Will batteries do for wind what they’re doing for solar?

Experts say wind-plus-storage could become viable with longer-duration batteries.
 
Figure 1. Eolic Energy, Wind Turbines.
Energy storage is storming the U.S. power industry, driving changes from the bulk system level to the customer level.
At the system level, February’s Federal Energy Regulatory Commission (FERC) Order 845 required bulk system operators to design new rules to integrate storage. April’s Order 841 rewrote the rules on interconnection, opening new opportunities for storage.
At the customer level, state lawmakers and regulators in 32 states considered 57 policy actions on deployment, targets, studies and rebates for energy storage in Q1 of this year.
 Until about 2015, utility executives and renewable energy skeptics regarded cost-competitive battery energy storage as unachievable. Today, it is a central focus of the power sector.
Figure 2. Eolic Energy, Wind Turbines.
 “We always called it the ‘holy grail’ because we knew too much wind and solar would break the grid without energy storage, but we thought it would always be too expensive,” former Southern California Edison VP Jim Kelly told in a 2015 conference.
As the stack of services storage can offer, including capacity and resilience, became understood, it went from a holy grail to the hottest topic in energy. Lithium-ion batteries have captured the most attention, but there are several other fast-advancing battery chemistries and storage technologies, according to the November 2017 Levelized Cost of Storage Analysis from Lazard.
Battery storage’s cost is highly variable because of the range of technologies and applications, but the much-discussed cost plummet is real. The overall estimated cost fell 32% in 2015 and 2016, according to the 2017 GTM Reseach utility-scale storage report. That will slow over the next five years, GTM reported.

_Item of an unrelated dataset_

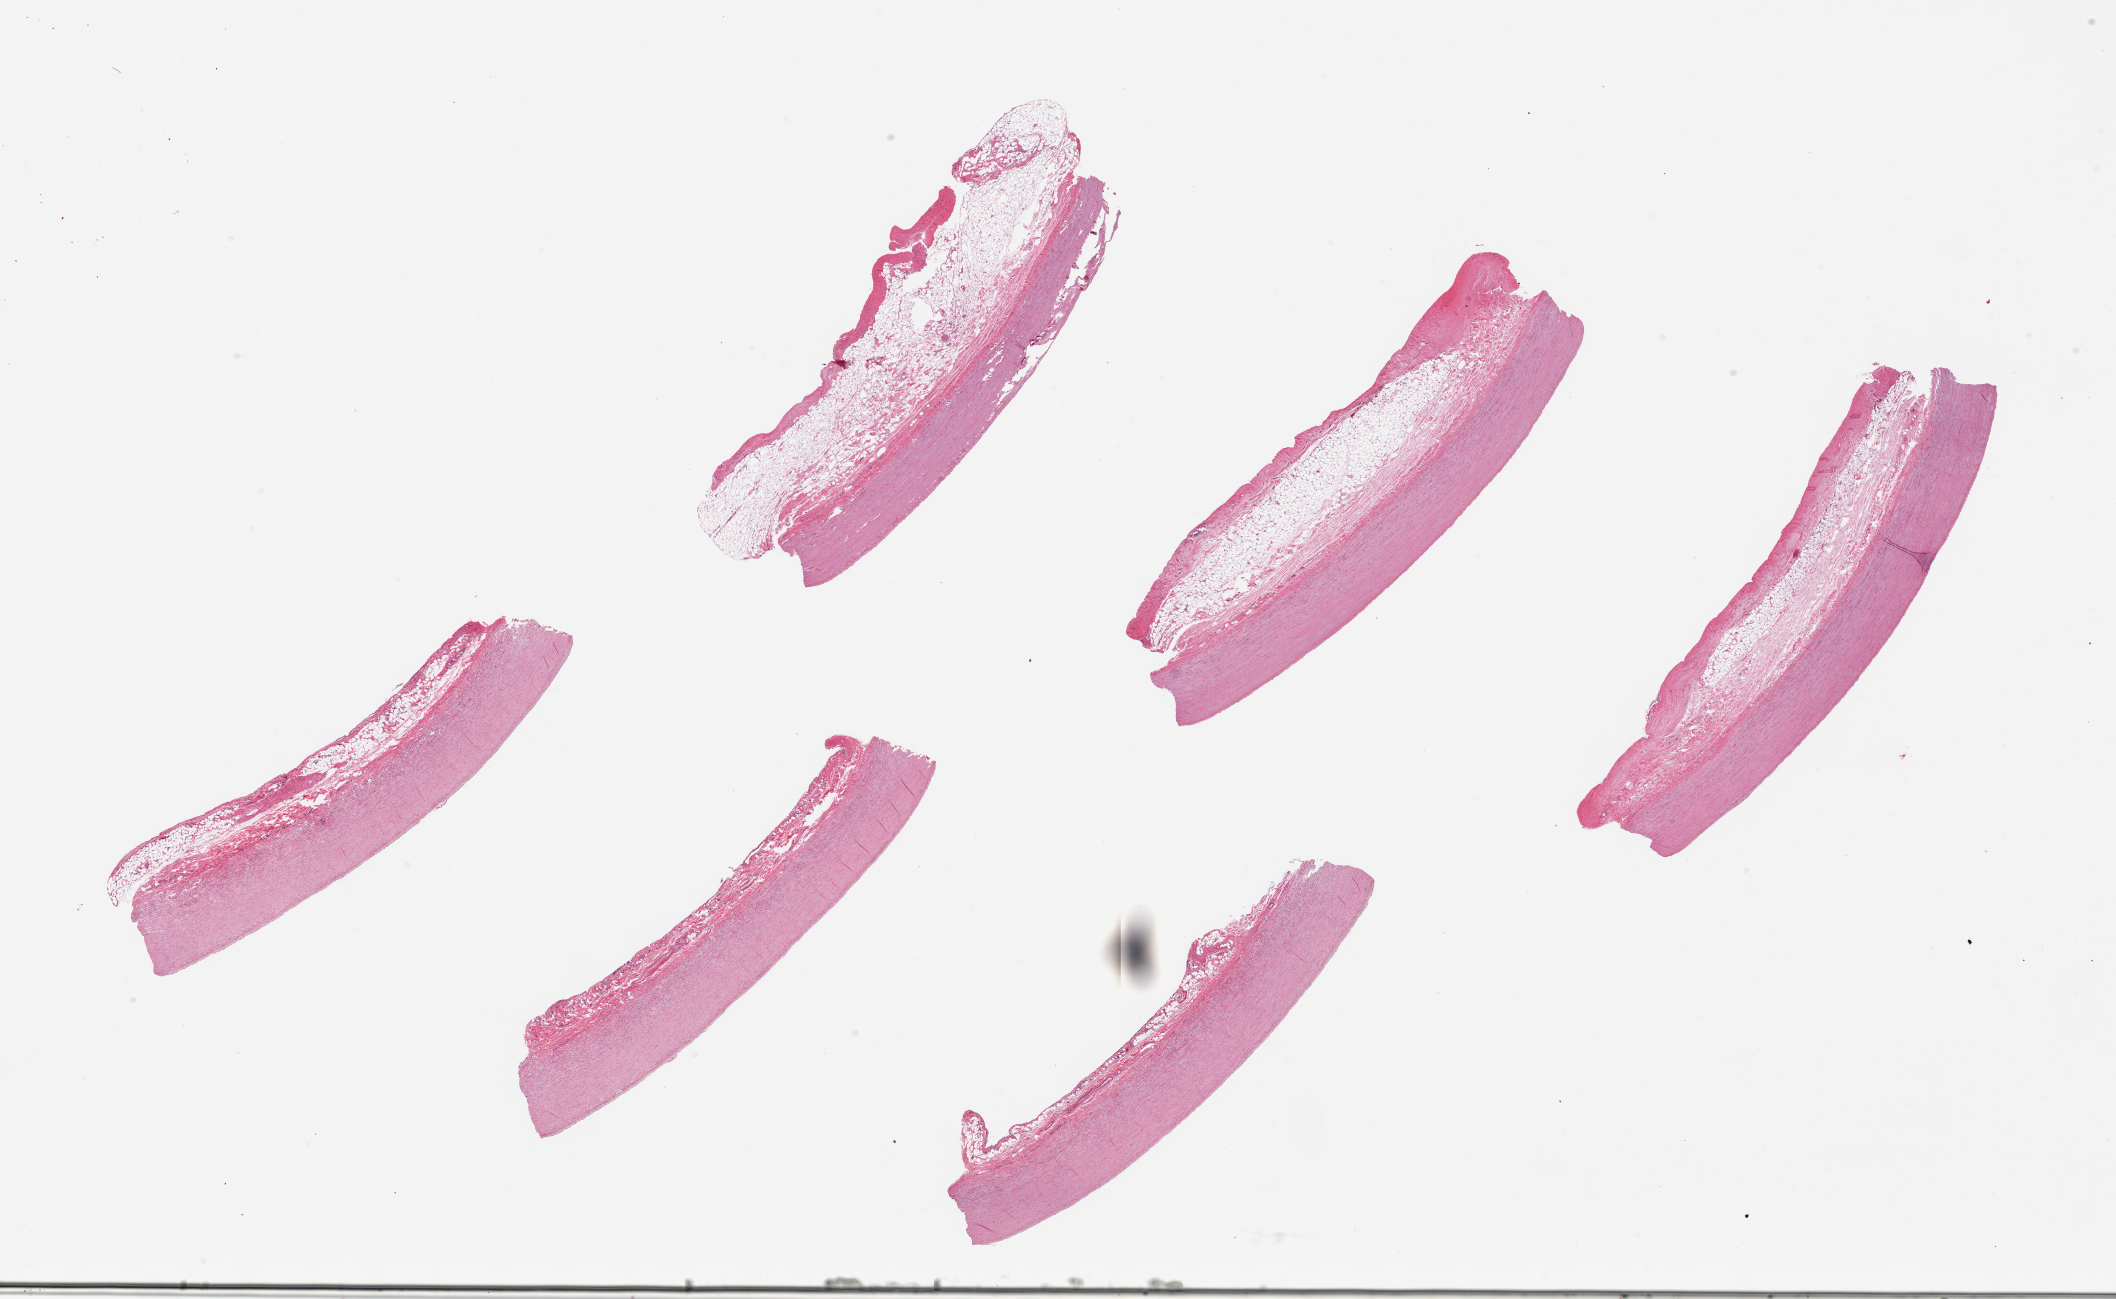
Whole-slide image, H&E stain — low-resolution overview of the scanned area, about 33.5 x 20.5 mm, PAXgene-fixed, paraffin-embedded tissue, section of aorta (target tissue), tissue donor sample. Female donor.
Pathologist's review note for this sample: 6 pieces, ~8.5x1mm; 4 of 6 have ~1.5mm layer of adherent fibroadipose tissue.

But battery storage is — in certain places and applications — on its way to cost-competitiveness.
Industry insiders expect a cumulative drop in the levelized cost, depending on location and application, as much as 36% between 2018 and 2022, according to Lazard.
Figure 3. Eolic Energy, Wind Turbines.
Those prices are leading many renewable energy developers to pair their solar projects with energy storage. In California, the nation’s dominant solar energy state, the Solar Energy Industries Association chapter formally revised its name to the California Solar and Storage Association this February.  
The early success of solar-plus-storage is leading some developers to consider combining batteries with large wind projects, but researchers and industry officials say storage technologies will need to develop further before the paired resource is competitive. 
The current capital cost for storage, which was $1,000/kWh in 2012, is estimated as low as $200/kWh, according to a study from the National Renewable Energy Laboratory (NREL) previewed May 10 at the American Wind Energy Association’s (AWEA) annual national wind energy conference. The study foresees the capital cost for battery storage falling to $100/kWh — but does not conclude it will be cost competitive for wind.